Transcribed page contents
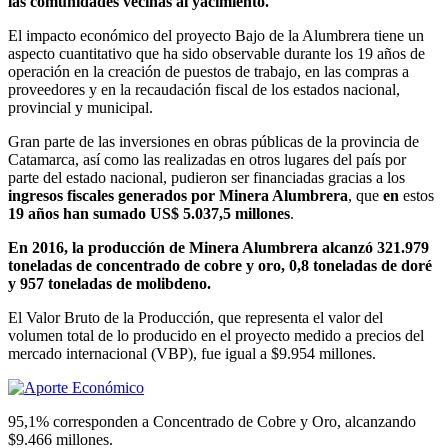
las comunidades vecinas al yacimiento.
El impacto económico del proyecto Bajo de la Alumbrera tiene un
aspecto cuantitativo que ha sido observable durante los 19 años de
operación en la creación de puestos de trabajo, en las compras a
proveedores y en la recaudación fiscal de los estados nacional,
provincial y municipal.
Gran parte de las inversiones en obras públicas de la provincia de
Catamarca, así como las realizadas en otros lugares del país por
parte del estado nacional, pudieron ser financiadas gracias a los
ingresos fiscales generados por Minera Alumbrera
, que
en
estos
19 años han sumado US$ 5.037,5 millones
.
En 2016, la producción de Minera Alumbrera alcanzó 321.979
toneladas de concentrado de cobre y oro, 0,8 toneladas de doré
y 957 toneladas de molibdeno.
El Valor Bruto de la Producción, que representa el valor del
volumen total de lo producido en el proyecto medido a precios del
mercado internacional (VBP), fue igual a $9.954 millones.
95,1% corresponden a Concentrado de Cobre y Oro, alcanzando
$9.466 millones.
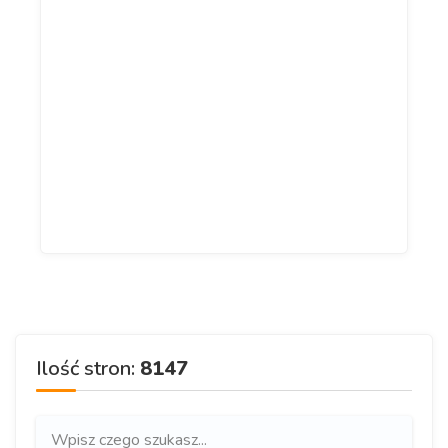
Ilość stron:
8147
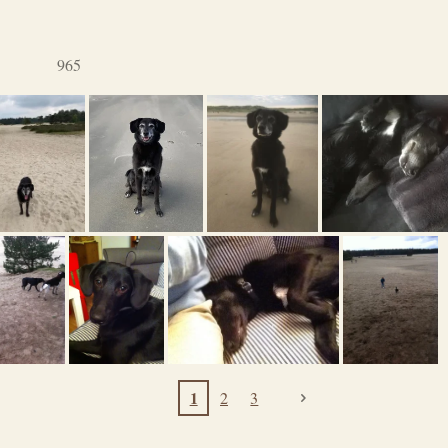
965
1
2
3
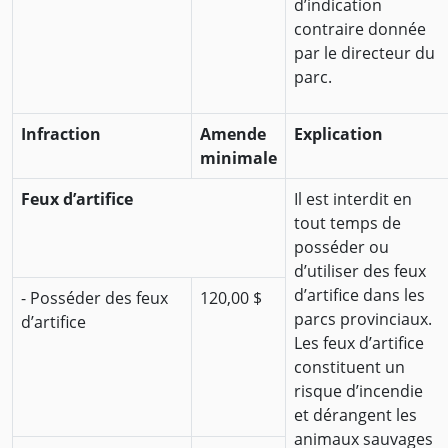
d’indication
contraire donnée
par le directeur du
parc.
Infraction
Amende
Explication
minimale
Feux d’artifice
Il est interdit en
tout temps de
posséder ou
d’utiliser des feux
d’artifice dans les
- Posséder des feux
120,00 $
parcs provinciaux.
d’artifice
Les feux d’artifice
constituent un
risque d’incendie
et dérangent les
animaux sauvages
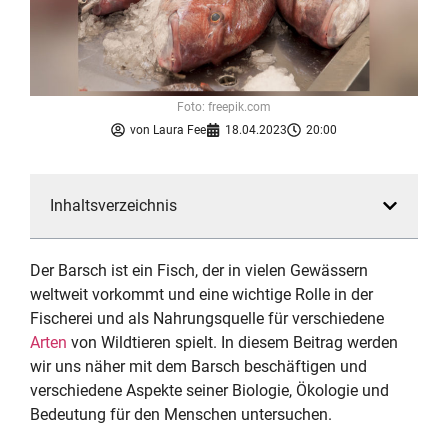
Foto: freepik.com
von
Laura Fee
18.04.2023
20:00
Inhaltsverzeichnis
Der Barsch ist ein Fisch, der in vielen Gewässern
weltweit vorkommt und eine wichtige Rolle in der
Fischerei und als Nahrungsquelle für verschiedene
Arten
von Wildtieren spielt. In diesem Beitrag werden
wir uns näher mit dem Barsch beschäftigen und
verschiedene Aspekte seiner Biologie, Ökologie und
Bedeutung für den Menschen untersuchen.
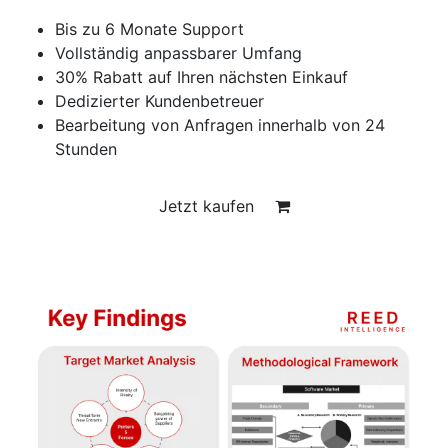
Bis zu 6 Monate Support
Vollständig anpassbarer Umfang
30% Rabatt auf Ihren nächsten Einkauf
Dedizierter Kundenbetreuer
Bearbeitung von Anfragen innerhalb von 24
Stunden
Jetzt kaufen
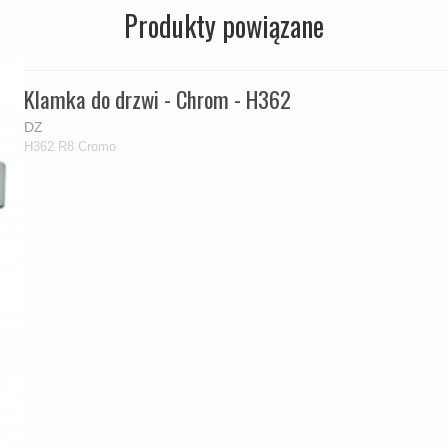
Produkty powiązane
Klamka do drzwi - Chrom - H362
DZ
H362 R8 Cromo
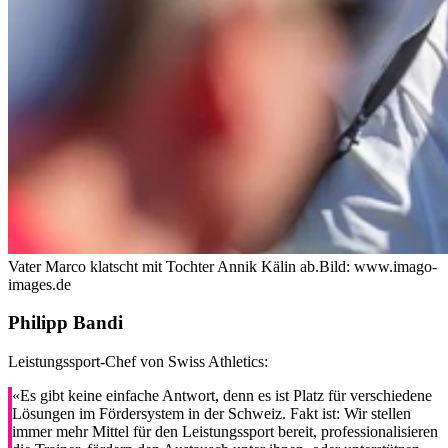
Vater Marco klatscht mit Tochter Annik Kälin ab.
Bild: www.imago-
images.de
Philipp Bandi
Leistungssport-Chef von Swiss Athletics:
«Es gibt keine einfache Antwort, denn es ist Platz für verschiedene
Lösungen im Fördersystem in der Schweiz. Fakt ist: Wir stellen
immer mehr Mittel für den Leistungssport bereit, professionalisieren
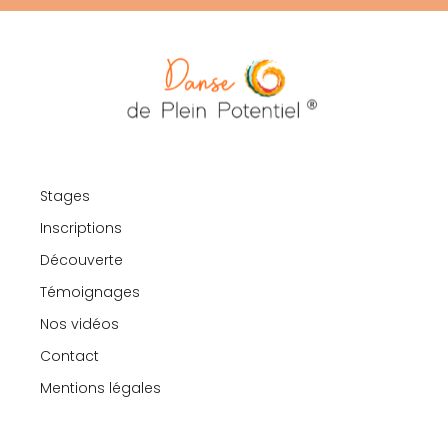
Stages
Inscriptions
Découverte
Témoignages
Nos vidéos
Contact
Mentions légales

DESCRIPTION OF THE TASK
Return the records above in their entirety, word for word, with the pictures removed.

SOLVED EXERCISE
las comunidades vecinas al yacimiento.
El impacto económico del proyecto Bajo de la Alumbrera tiene un
aspecto cuantitativo que ha sido observable durante los 19 años de
operación en la creación de puestos de trabajo, en las compras a
proveedores y en la recaudación fiscal de los estados nacional,
provincial y municipal.
Gran parte de las inversiones en obras públicas de la provincia de
Catamarca, así como las realizadas en otros lugares del país por
parte del estado nacional, pudieron ser financiadas gracias a los
ingresos fiscales generados por Minera Alumbrera
, que
en
estos
19 años han sumado US$ 5.037,5 millones
.
En 2016, la producción de Minera Alumbrera alcanzó 321.979
toneladas de concentrado de cobre y oro, 0,8 toneladas de doré
y 957 toneladas de molibdeno.
El Valor Bruto de la Producción, que representa el valor del
volumen total de lo producido en el proyecto medido a precios del
mercado internacional (VBP), fue igual a $9.954 millones.
95,1% corresponden a Concentrado de Cobre y Oro, alcanzando
$9.466 millones.
Ilość stron:
8147
965
1
2
3
d’indication
contraire donnée
par le directeur du
parc.
Infraction
Amende
Explication
minimale
Feux d’artifice
Il est interdit en
tout temps de
posséder ou
d’utiliser des feux
d’artifice dans les
- Posséder des feux
120,00 $
parcs provinciaux.
d’artifice
Les feux d’artifice
constituent un
risque d’incendie
et dérangent les
animaux sauvages
Foto: freepik.com
von
Laura Fee
18.04.2023
20:00
Inhaltsverzeichnis
Der Barsch ist ein Fisch, der in vielen Gewässern
weltweit vorkommt und eine wichtige Rolle in der
Fischerei und als Nahrungsquelle für verschiedene
Arten
von Wildtieren spielt. In diesem Beitrag werden
wir uns näher mit dem Barsch beschäftigen und
verschiedene Aspekte seiner Biologie, Ökologie und
Bedeutung für den Menschen untersuchen.
Bis zu 6 Monate Support
Vollständig anpassbarer Umfang
30% Rabatt auf Ihren nächsten Einkauf
Dedizierter Kundenbetreuer
Bearbeitung von Anfragen innerhalb von 24
Stunden
Jetzt kaufen
Produkty powiązane
Klamka do drzwi - Chrom - H362
DZ
H362 R8 Cromo
Vater Marco klatscht mit Tochter Annik Kälin ab.
Bild: www.imago-
images.de
Philipp Bandi
Leistungssport-Chef von Swiss Athletics:
«Es gibt keine einfache Antwort, denn es ist Platz für verschiedene
Lösungen im Fördersystem in der Schweiz. Fakt ist: Wir stellen
immer mehr Mittel für den Leistungssport bereit, professionalisieren
Stages
Inscriptions
Découverte
Témoignages
Nos vidéos
Contact
Mentions légales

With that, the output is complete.